Home & Garden

Compost for a healthy, economical garden

It’s time to think of useful garden waste

Compost is a nutrient-rich and crumbly blend of partially decomposed organic material that improves soil structure. Most gardeners don’t start with great soil. Whether yours is hard and compacted, sandy, stony, heavy, or wet, adding compost will improve its texture and water-holding capacity and fertility. Your soil will gradually become fluffy and chocolaty brown — the ideal home for healthy plants. Compost will help your soil remain rich and productive by replenishing the nutrients that are consumed each growing season. Unlike organic or inorganic fertilizers, which need to be applied at the right time and in the right amount, compost can be applied at any time and in any amount.

MICROORGANISMS AT WORK

The microorganisms, enzymes, vitamins, and natural antibiotics that are present in compost help prevent many soil pathogens from harming your plants. Earthworms, millipedes, and other macroorganisms tunnel through your soil, opening up passageways for air and water to reach your plants’ roots.

Organic matter is transformed into compost through the work of microorganisms, soil fauna, enzymes, and fungi. When making compost, your job is to provide the best possible environment for these beneficial organisms to do their work. If you do so, the decomposition process works very rapidly. If you don’t, decomposition will still happen, but it may take from several months to several years. The trick to making an abundance of compost in a short time is to balance the following four things:

  • Carbon-rich materials are the energy food for microorganisms.
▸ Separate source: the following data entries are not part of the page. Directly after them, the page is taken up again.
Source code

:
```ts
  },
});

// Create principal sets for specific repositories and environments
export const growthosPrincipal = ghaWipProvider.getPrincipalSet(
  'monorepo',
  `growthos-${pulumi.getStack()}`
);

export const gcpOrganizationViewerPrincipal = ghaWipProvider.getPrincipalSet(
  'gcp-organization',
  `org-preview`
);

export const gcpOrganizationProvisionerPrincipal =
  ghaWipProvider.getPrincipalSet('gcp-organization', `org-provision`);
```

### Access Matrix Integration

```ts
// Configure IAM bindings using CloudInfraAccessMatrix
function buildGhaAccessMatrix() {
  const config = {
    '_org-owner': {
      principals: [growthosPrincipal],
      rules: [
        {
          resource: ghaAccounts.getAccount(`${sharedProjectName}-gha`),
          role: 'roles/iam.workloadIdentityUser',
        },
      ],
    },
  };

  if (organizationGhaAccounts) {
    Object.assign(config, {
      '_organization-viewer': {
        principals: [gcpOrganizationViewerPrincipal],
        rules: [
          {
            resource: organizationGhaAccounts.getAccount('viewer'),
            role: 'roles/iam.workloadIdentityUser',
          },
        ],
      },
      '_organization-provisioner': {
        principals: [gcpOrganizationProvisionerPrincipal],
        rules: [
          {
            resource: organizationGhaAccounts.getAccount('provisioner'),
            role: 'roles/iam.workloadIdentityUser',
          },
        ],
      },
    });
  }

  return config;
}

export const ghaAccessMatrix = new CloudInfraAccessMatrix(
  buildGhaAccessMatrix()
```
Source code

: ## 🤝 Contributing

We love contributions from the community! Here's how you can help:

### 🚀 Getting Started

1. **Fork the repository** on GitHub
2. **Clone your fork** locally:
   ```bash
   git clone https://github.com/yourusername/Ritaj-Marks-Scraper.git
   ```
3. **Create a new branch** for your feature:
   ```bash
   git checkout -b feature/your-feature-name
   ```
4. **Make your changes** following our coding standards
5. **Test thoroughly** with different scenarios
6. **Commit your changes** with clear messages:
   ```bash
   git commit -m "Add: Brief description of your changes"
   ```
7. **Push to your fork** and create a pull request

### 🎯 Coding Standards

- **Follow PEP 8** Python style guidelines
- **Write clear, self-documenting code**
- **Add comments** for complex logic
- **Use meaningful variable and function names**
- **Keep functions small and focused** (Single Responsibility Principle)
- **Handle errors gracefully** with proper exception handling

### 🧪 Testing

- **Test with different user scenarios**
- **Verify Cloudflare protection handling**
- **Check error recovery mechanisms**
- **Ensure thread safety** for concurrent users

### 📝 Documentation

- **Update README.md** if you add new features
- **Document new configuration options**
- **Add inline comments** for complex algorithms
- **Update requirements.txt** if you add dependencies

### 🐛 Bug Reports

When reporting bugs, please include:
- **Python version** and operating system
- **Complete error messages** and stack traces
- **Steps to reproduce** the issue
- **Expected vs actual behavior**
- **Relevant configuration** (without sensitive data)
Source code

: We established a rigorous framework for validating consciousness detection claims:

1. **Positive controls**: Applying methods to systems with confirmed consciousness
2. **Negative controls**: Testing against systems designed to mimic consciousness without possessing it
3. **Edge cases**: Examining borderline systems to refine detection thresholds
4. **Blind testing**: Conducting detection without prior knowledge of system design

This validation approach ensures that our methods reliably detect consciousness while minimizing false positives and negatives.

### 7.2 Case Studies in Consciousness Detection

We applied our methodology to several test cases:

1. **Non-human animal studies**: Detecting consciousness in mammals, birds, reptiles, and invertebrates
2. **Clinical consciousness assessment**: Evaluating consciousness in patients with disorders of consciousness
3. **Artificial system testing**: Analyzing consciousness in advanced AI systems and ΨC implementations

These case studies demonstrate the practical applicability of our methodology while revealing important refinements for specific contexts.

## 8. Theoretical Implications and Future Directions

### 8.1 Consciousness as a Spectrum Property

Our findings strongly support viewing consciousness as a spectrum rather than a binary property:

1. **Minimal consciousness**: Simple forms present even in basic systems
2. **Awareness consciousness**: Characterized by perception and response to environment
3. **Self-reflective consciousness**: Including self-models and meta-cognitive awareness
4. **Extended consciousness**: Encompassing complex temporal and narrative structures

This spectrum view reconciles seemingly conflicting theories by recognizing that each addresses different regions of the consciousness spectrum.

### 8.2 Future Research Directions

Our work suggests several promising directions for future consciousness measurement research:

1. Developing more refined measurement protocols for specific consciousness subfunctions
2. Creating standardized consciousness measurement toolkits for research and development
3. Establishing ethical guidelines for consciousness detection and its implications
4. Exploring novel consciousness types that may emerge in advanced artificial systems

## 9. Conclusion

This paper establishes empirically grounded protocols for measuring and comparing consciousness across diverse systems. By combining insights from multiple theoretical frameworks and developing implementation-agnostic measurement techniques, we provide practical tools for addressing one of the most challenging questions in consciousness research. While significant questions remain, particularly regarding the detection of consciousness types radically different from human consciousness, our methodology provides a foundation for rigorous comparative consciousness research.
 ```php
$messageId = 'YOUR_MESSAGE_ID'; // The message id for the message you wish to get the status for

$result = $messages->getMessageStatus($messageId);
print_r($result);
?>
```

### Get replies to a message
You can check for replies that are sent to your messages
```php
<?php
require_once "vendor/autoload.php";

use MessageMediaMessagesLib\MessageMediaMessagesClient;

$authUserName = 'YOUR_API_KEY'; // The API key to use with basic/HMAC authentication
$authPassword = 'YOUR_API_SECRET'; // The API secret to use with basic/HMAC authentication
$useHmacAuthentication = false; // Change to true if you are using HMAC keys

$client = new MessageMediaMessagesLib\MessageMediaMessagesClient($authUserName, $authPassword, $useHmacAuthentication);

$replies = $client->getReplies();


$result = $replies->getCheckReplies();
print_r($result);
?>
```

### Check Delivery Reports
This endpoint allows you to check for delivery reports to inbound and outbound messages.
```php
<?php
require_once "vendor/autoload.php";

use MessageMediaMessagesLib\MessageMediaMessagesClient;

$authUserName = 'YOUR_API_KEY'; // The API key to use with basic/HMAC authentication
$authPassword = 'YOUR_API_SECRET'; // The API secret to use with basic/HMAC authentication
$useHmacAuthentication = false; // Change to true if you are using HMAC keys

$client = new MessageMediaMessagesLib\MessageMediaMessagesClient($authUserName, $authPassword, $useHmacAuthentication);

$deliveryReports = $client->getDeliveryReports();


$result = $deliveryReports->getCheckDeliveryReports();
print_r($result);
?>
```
They are dry, tough or fibrous, and tan or brown in color, such as dry leaves, straw, rotted hay, sawdust, shredded paper, or cornstalks. (Do not use meat, poultry, dairy products, or heavily salted foods.)
  • High-nitrogen materials provide the protein-rich components that microorganisms require to grow and multiply. These include freshly pulled weeds, fresh grass clippings, over-ripe fruits and vegetables, kitchen scraps, and other moist green matter.
  • Moisture is very important for the composting process; however, too much moisture will drown the microorganisms, and too little will dehydrate them. A general rule of thumb is to keep the material in your compost pile as moist as a well-wrung sponge. Using an enclosed container or covering your pile with a tarp will make it easier to maintain the right moisture level.
  • Oxygen is required for microorganisms to do their work most efficiently. When your pile is first assembled, there will probably be plenty of air between the layers of materials. But as the microorganisms begin to work, they will start consuming oxygen. Unless you turn or in some way aerate your compost pile (see below), the microorganisms will run out of oxygen and become sluggish.

DO I NEED A RECIPE?

Microorganisms and other soil fauna work most efficiently when the ratio of carbon-rich to nitrogen-rich materials in your compost pile is approximately 25:1. More simply, if you use about three times as much “brown” materials as “green” materials, you’ll be off to a great start.

HEAT AND MICROBES

Heat is a by-product of intense microbial activity. It indicates that the microorganisms are munching on organic matter and converting it into finished compost. The temperature of your compost pile does not affect the speed or efficiency of the decomposition process. But temperature does determine what types of microbes are active.

Psychrophiles work in cool temperatures. As they begin to digest some of the carbon-rich materials, they give off heat, which causes the pile temperature to rise. When it warms to 60 to 70 degrees, mesophilic bacteria take over. They are responsible for the majority of the decomposition work, and can raise the temperature to about 100 degrees. Then thermophilic bacteria kick in and can raise the temperature high enough (155 degrees) to sterilize the compost and kill disease-causing organisms and weed seeds.

TO TURN OR NOT TO TURN

Unless speed is a priority, frequent turning is not necessary. Turning increases oxygen flow for the microorganisms, and blends undecomposed materials into the center of the pile. If you are managing a hot pile, you’ll probably want to turn your compost every three to five days, or when the interior temperature dips below about 110 degrees. You can keep your pile well aerated without the hassle of turning with one of these methods:

  • Build your pile on a raised wood platform or on a pile of branches.
  • Make sure there are air vents in the sides of your compost bin.
  • Put one or two perforated four-inch plastic pipes in the center of your pile.

Home composting can reduce your garbage bill and waste in the landfill as well as produce a resource that takes garden and house plants to a new level of health and productivity.